Brief
Please find all lines containing "Night" in the listing below and copy them.

Exercise inputs
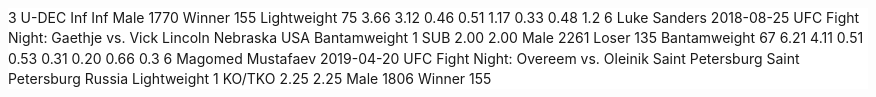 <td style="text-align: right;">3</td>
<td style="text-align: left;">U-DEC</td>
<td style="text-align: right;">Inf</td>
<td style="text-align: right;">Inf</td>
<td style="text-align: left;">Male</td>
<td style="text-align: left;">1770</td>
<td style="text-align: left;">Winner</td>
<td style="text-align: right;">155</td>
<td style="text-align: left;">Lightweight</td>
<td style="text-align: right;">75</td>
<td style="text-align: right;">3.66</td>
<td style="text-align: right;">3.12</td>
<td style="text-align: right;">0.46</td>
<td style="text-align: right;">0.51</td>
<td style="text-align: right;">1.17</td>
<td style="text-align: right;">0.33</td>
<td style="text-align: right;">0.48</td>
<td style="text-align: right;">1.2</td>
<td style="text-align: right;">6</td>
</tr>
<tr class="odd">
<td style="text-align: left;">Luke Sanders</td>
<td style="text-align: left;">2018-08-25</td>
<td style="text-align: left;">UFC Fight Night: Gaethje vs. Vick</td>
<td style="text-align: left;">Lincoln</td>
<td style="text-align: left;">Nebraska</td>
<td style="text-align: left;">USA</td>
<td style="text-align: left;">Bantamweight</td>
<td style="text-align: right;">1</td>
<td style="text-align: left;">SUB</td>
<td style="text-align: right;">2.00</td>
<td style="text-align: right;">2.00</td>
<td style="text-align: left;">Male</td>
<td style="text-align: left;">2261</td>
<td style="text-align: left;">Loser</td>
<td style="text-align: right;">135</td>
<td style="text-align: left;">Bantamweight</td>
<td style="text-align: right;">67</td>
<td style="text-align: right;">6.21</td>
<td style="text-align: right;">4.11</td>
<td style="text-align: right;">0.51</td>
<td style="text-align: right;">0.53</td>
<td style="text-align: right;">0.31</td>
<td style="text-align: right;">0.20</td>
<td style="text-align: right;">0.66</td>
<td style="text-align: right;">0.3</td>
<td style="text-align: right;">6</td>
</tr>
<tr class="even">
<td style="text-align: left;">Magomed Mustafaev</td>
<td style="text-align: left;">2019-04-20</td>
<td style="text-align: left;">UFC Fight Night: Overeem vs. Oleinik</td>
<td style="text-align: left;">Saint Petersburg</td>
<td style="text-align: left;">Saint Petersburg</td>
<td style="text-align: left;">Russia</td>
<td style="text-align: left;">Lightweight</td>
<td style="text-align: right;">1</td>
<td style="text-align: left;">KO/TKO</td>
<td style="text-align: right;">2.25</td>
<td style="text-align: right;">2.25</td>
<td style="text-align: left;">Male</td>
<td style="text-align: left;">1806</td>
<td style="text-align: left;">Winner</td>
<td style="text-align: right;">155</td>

Your solution
<td style="text-align: left;">UFC Fight Night: Gaethje vs. Vick</td>
<td style="text-align: left;">UFC Fight Night: Overeem vs. Oleinik</td>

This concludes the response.